**** EXERCISE INPUTS

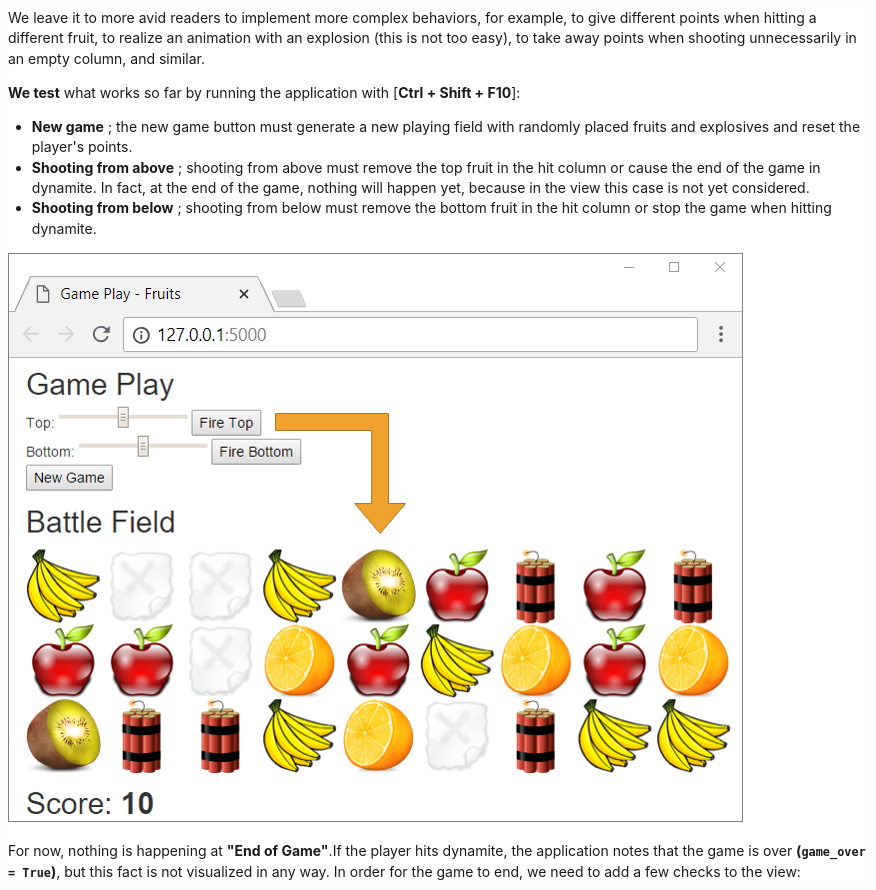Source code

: We leave it to more avid readers to implement more complex behaviors, for example, to give different points when hitting a different fruit, to realize an animation with an explosion (this is not too easy), to take away points when shooting unnecessarily in an empty column, and similar.

**We test** what works so far by running the application with [**Ctrl + Shift + F10**]:
*	**New game** ; the new game button must generate a new playing field with randomly placed fruits and explosives and reset the player's points.
*	**Shooting from above** ; shooting from above must remove the top fruit in the hit column or cause the end of the game in dynamite. In fact, at the end of the game, nothing will happen yet, because in the view this case is not yet considered.
* **Shooting from below** ; shooting from below must remove the bottom fruit in the hit column or stop the game when hitting dynamite.

![](/assets/chapter-7-1-images/15.Fruits-01.png)
 
For now, nothing is happening at **"End of Game"**.If the player hits dynamite, the application notes that the game is over **(`game_over = True`)**, but this fact is not visualized in any way. In order for the game to end, we need to add a few checks to the view:
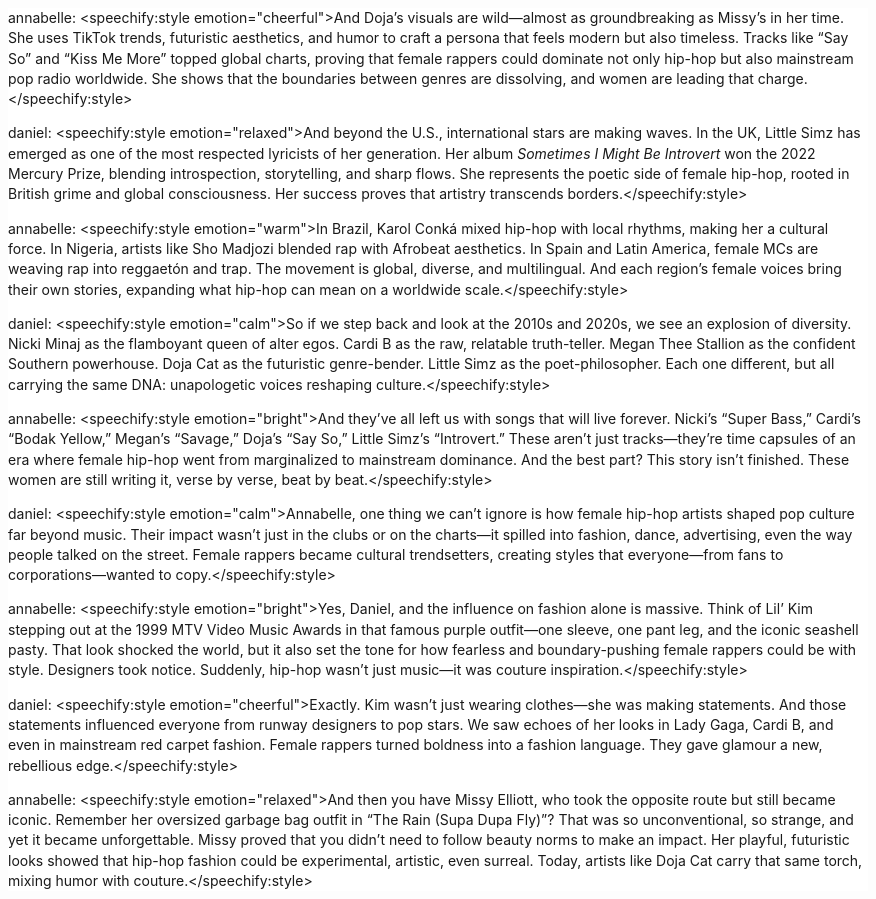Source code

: annabelle: <speak><speechify:style emotion="cheerful">And Doja’s visuals are wild—almost as groundbreaking as Missy’s in her time. She uses TikTok trends, futuristic aesthetics, and humor to craft a persona that feels modern but also timeless. Tracks like “Say So” and “Kiss Me More” topped global charts, proving that female rappers could dominate not only hip-hop but also mainstream pop radio worldwide. She shows that the boundaries between genres are dissolving, and women are leading that charge.</speechify:style></speak>

daniel: <speak><speechify:style emotion="relaxed">And beyond the U.S., international stars are making waves. In the UK, Little Simz has emerged as one of the most respected lyricists of her generation. Her album *Sometimes I Might Be Introvert* won the 2022 Mercury Prize, blending introspection, storytelling, and sharp flows. She represents the poetic side of female hip-hop, rooted in British grime and global consciousness. Her success proves that artistry transcends borders.</speechify:style></speak>

annabelle: <speak><speechify:style emotion="warm">In Brazil, Karol Conká mixed hip-hop with local rhythms, making her a cultural force. In Nigeria, artists like Sho Madjozi blended rap with Afrobeat aesthetics. In Spain and Latin America, female MCs are weaving rap into reggaetón and trap. The movement is global, diverse, and multilingual. And each region’s female voices bring their own stories, expanding what hip-hop can mean on a worldwide scale.</speechify:style></speak>

daniel: <speak><speechify:style emotion="calm">So if we step back and look at the 2010s and 2020s, we see an explosion of diversity. Nicki Minaj as the flamboyant queen of alter egos. Cardi B as the raw, relatable truth-teller. Megan Thee Stallion as the confident Southern powerhouse. Doja Cat as the futuristic genre-bender. Little Simz as the poet-philosopher. Each one different, but all carrying the same DNA: unapologetic voices reshaping culture.</speechify:style></speak>

annabelle: <speak><speechify:style emotion="bright">And they’ve all left us with songs that will live forever. Nicki’s “Super Bass,” Cardi’s “Bodak Yellow,” Megan’s “Savage,” Doja’s “Say So,” Little Simz’s “Introvert.” These aren’t just tracks—they’re time capsules of an era where female hip-hop went from marginalized to mainstream dominance. And the best part? This story isn’t finished. These women are still writing it, verse by verse, beat by beat.</speechify:style></speak>

daniel: <speak><speechify:style emotion="calm">Annabelle, one thing we can’t ignore is how female hip-hop artists shaped pop culture far beyond music. Their impact wasn’t just in the clubs or on the charts—it spilled into fashion, dance, advertising, even the way people talked on the street. Female rappers became cultural trendsetters, creating styles that everyone—from fans to corporations—wanted to copy.</speechify:style></speak>

annabelle: <speak><speechify:style emotion="bright">Yes, Daniel, and the influence on fashion alone is massive. Think of Lil’ Kim stepping out at the 1999 MTV Video Music Awards in that famous purple outfit—one sleeve, one pant leg, and the iconic seashell pasty. That look shocked the world, but it also set the tone for how fearless and boundary-pushing female rappers could be with style. Designers took notice. Suddenly, hip-hop wasn’t just music—it was couture inspiration.</speechify:style></speak>

daniel: <speak><speechify:style emotion="cheerful">Exactly. Kim wasn’t just wearing clothes—she was making statements. And those statements influenced everyone from runway designers to pop stars. We saw echoes of her looks in Lady Gaga, Cardi B, and even in mainstream red carpet fashion. Female rappers turned boldness into a fashion language. They gave glamour a new, rebellious edge.</speechify:style></speak>

annabelle: <speak><speechify:style emotion="relaxed">And then you have Missy Elliott, who took the opposite route but still became iconic. Remember her oversized garbage bag outfit in “The Rain (Supa Dupa Fly)”? That was so unconventional, so strange, and yet it became unforgettable. Missy proved that you didn’t need to follow beauty norms to make an impact. Her playful, futuristic looks showed that hip-hop fashion could be experimental, artistic, even surreal. Today, artists like Doja Cat carry that same torch, mixing humor with couture.</speechify:style></speak>

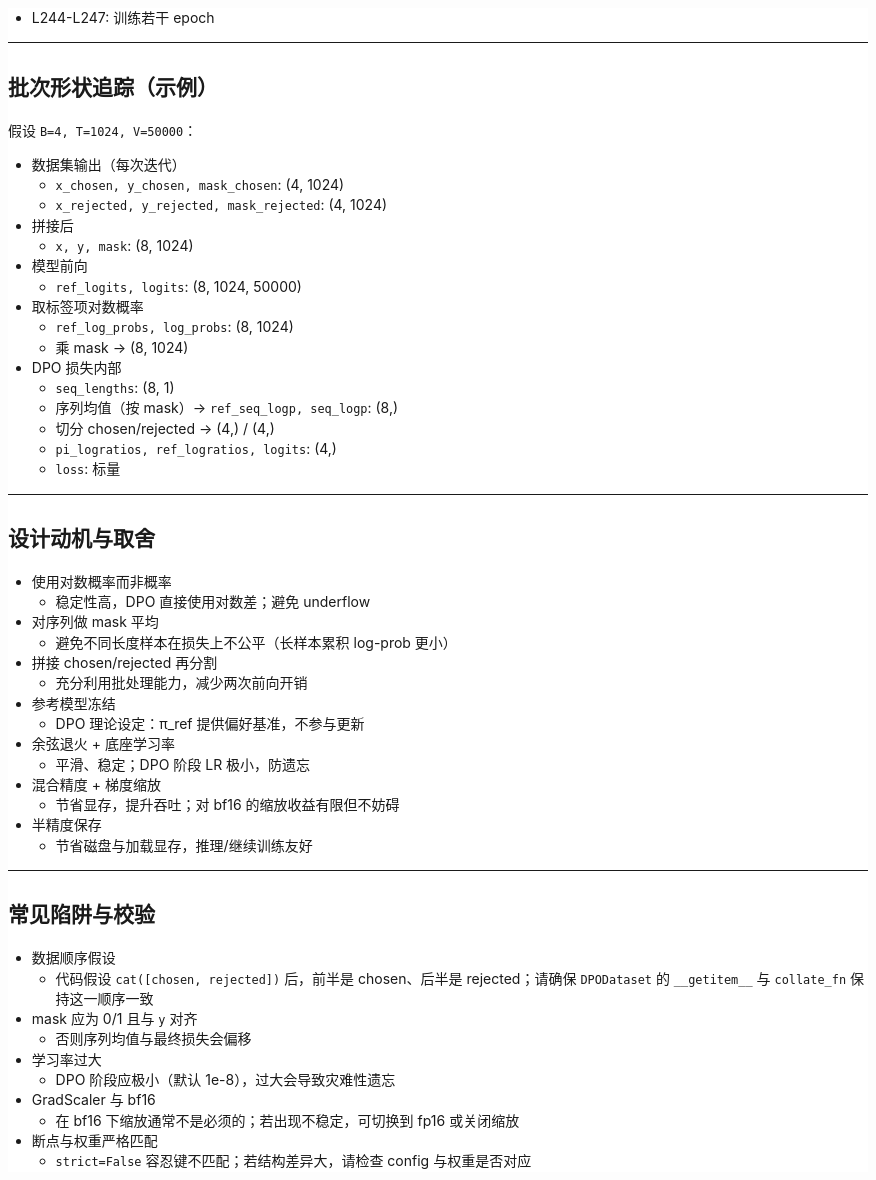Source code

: - L244-L247: 训练若干 epoch

---

## 批次形状追踪（示例）

假设 `B=4, T=1024, V=50000`：

- 数据集输出（每次迭代）
  - `x_chosen, y_chosen, mask_chosen`: (4, 1024)
  - `x_rejected, y_rejected, mask_rejected`: (4, 1024)
- 拼接后
  - `x, y, mask`: (8, 1024)
- 模型前向
  - `ref_logits, logits`: (8, 1024, 50000)
- 取标签项对数概率
  - `ref_log_probs, log_probs`: (8, 1024)
  - 乘 mask → (8, 1024)
- DPO 损失内部
  - `seq_lengths`: (8, 1)
  - 序列均值（按 mask）→ `ref_seq_logp, seq_logp`: (8,)
  - 切分 chosen/rejected → (4,) / (4,)
  - `pi_logratios, ref_logratios, logits`: (4,)
  - `loss`: 标量

---

## 设计动机与取舍

- 使用对数概率而非概率
  - 稳定性高，DPO 直接使用对数差；避免 underflow
- 对序列做 mask 平均
  - 避免不同长度样本在损失上不公平（长样本累积 log-prob 更小）
- 拼接 chosen/rejected 再分割
  - 充分利用批处理能力，减少两次前向开销
- 参考模型冻结
  - DPO 理论设定：π_ref 提供偏好基准，不参与更新
- 余弦退火 + 底座学习率
  - 平滑、稳定；DPO 阶段 LR 极小，防遗忘
- 混合精度 + 梯度缩放
  - 节省显存，提升吞吐；对 bf16 的缩放收益有限但不妨碍
- 半精度保存
  - 节省磁盘与加载显存，推理/继续训练友好

---

## 常见陷阱与校验

- 数据顺序假设
  - 代码假设 `cat([chosen, rejected])` 后，前半是 chosen、后半是 rejected；请确保 `DPODataset` 的 `__getitem__` 与 `collate_fn` 保持这一顺序一致
- mask 应为 0/1 且与 `y` 对齐
  - 否则序列均值与最终损失会偏移
- 学习率过大
  - DPO 阶段应极小（默认 1e-8），过大会导致灾难性遗忘
- GradScaler 与 bf16
  - 在 bf16 下缩放通常不是必须的；若出现不稳定，可切换到 fp16 或关闭缩放
- 断点与权重严格匹配
  - `strict=False` 容忍键不匹配；若结构差异大，请检查 config 与权重是否对应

********

**PROBLEM REQUIREMENTS:**
Reproduce the records above word for word, leaving out the pictures.

**RESPONSE FOR THIS EXERCISE:**
Source code

: We leave it to more avid readers to implement more complex behaviors, for example, to give different points when hitting a different fruit, to realize an animation with an explosion (this is not too easy), to take away points when shooting unnecessarily in an empty column, and similar.

**We test** what works so far by running the application with [**Ctrl + Shift + F10**]:
*	**New game** ; the new game button must generate a new playing field with randomly placed fruits and explosives and reset the player's points.
*	**Shooting from above** ; shooting from above must remove the top fruit in the hit column or cause the end of the game in dynamite. In fact, at the end of the game, nothing will happen yet, because in the view this case is not yet considered.
* **Shooting from below** ; shooting from below must remove the bottom fruit in the hit column or stop the game when hitting dynamite.

![](/assets/chapter-7-1-images/15.Fruits-01.png)
 
For now, nothing is happening at **"End of Game"**.If the player hits dynamite, the application notes that the game is over **(`game_over = True`)**, but this fact is not visualized in any way. In order for the game to end, we need to add a few checks to the view:
Source code

: annabelle: <speak><speechify:style emotion="cheerful">And Doja’s visuals are wild—almost as groundbreaking as Missy’s in her time. She uses TikTok trends, futuristic aesthetics, and humor to craft a persona that feels modern but also timeless. Tracks like “Say So” and “Kiss Me More” topped global charts, proving that female rappers could dominate not only hip-hop but also mainstream pop radio worldwide. She shows that the boundaries between genres are dissolving, and women are leading that charge.</speechify:style></speak>

daniel: <speak><speechify:style emotion="relaxed">And beyond the U.S., international stars are making waves. In the UK, Little Simz has emerged as one of the most respected lyricists of her generation. Her album *Sometimes I Might Be Introvert* won the 2022 Mercury Prize, blending introspection, storytelling, and sharp flows. She represents the poetic side of female hip-hop, rooted in British grime and global consciousness. Her success proves that artistry transcends borders.</speechify:style></speak>

annabelle: <speak><speechify:style emotion="warm">In Brazil, Karol Conká mixed hip-hop with local rhythms, making her a cultural force. In Nigeria, artists like Sho Madjozi blended rap with Afrobeat aesthetics. In Spain and Latin America, female MCs are weaving rap into reggaetón and trap. The movement is global, diverse, and multilingual. And each region’s female voices bring their own stories, expanding what hip-hop can mean on a worldwide scale.</speechify:style></speak>

daniel: <speak><speechify:style emotion="calm">So if we step back and look at the 2010s and 2020s, we see an explosion of diversity. Nicki Minaj as the flamboyant queen of alter egos. Cardi B as the raw, relatable truth-teller. Megan Thee Stallion as the confident Southern powerhouse. Doja Cat as the futuristic genre-bender. Little Simz as the poet-philosopher. Each one different, but all carrying the same DNA: unapologetic voices reshaping culture.</speechify:style></speak>

annabelle: <speak><speechify:style emotion="bright">And they’ve all left us with songs that will live forever. Nicki’s “Super Bass,” Cardi’s “Bodak Yellow,” Megan’s “Savage,” Doja’s “Say So,” Little Simz’s “Introvert.” These aren’t just tracks—they’re time capsules of an era where female hip-hop went from marginalized to mainstream dominance. And the best part? This story isn’t finished. These women are still writing it, verse by verse, beat by beat.</speechify:style></speak>

daniel: <speak><speechify:style emotion="calm">Annabelle, one thing we can’t ignore is how female hip-hop artists shaped pop culture far beyond music. Their impact wasn’t just in the clubs or on the charts—it spilled into fashion, dance, advertising, even the way people talked on the street. Female rappers became cultural trendsetters, creating styles that everyone—from fans to corporations—wanted to copy.</speechify:style></speak>

annabelle: <speak><speechify:style emotion="bright">Yes, Daniel, and the influence on fashion alone is massive. Think of Lil’ Kim stepping out at the 1999 MTV Video Music Awards in that famous purple outfit—one sleeve, one pant leg, and the iconic seashell pasty. That look shocked the world, but it also set the tone for how fearless and boundary-pushing female rappers could be with style. Designers took notice. Suddenly, hip-hop wasn’t just music—it was couture inspiration.</speechify:style></speak>

daniel: <speak><speechify:style emotion="cheerful">Exactly. Kim wasn’t just wearing clothes—she was making statements. And those statements influenced everyone from runway designers to pop stars. We saw echoes of her looks in Lady Gaga, Cardi B, and even in mainstream red carpet fashion. Female rappers turned boldness into a fashion language. They gave glamour a new, rebellious edge.</speechify:style></speak>

annabelle: <speak><speechify:style emotion="relaxed">And then you have Missy Elliott, who took the opposite route but still became iconic. Remember her oversized garbage bag outfit in “The Rain (Supa Dupa Fly)”? That was so unconventional, so strange, and yet it became unforgettable. Missy proved that you didn’t need to follow beauty norms to make an impact. Her playful, futuristic looks showed that hip-hop fashion could be experimental, artistic, even surreal. Today, artists like Doja Cat carry that same torch, mixing humor with couture.</speechify:style></speak>

Source code

: - L244-L247: 训练若干 epoch

---

## 批次形状追踪（示例）

假设 `B=4, T=1024, V=50000`：

- 数据集输出（每次迭代）
  - `x_chosen, y_chosen, mask_chosen`: (4, 1024)
  - `x_rejected, y_rejected, mask_rejected`: (4, 1024)
- 拼接后
  - `x, y, mask`: (8, 1024)
- 模型前向
  - `ref_logits, logits`: (8, 1024, 50000)
- 取标签项对数概率
  - `ref_log_probs, log_probs`: (8, 1024)
  - 乘 mask → (8, 1024)
- DPO 损失内部
  - `seq_lengths`: (8, 1)
  - 序列均值（按 mask）→ `ref_seq_logp, seq_logp`: (8,)
  - 切分 chosen/rejected → (4,) / (4,)
  - `pi_logratios, ref_logratios, logits`: (4,)
  - `loss`: 标量

---

## 设计动机与取舍

- 使用对数概率而非概率
  - 稳定性高，DPO 直接使用对数差；避免 underflow
- 对序列做 mask 平均
  - 避免不同长度样本在损失上不公平（长样本累积 log-prob 更小）
- 拼接 chosen/rejected 再分割
  - 充分利用批处理能力，减少两次前向开销
- 参考模型冻结
  - DPO 理论设定：π_ref 提供偏好基准，不参与更新
- 余弦退火 + 底座学习率
  - 平滑、稳定；DPO 阶段 LR 极小，防遗忘
- 混合精度 + 梯度缩放
  - 节省显存，提升吞吐；对 bf16 的缩放收益有限但不妨碍
- 半精度保存
  - 节省磁盘与加载显存，推理/继续训练友好

---

## 常见陷阱与校验

- 数据顺序假设
  - 代码假设 `cat([chosen, rejected])` 后，前半是 chosen、后半是 rejected；请确保 `DPODataset` 的 `__getitem__` 与 `collate_fn` 保持这一顺序一致
- mask 应为 0/1 且与 `y` 对齐
  - 否则序列均值与最终损失会偏移
- 学习率过大
  - DPO 阶段应极小（默认 1e-8），过大会导致灾难性遗忘
- GradScaler 与 bf16
  - 在 bf16 下缩放通常不是必须的；若出现不稳定，可切换到 fp16 或关闭缩放
- 断点与权重严格匹配
  - `strict=False` 容忍键不匹配；若结构差异大，请检查 config 与权重是否对应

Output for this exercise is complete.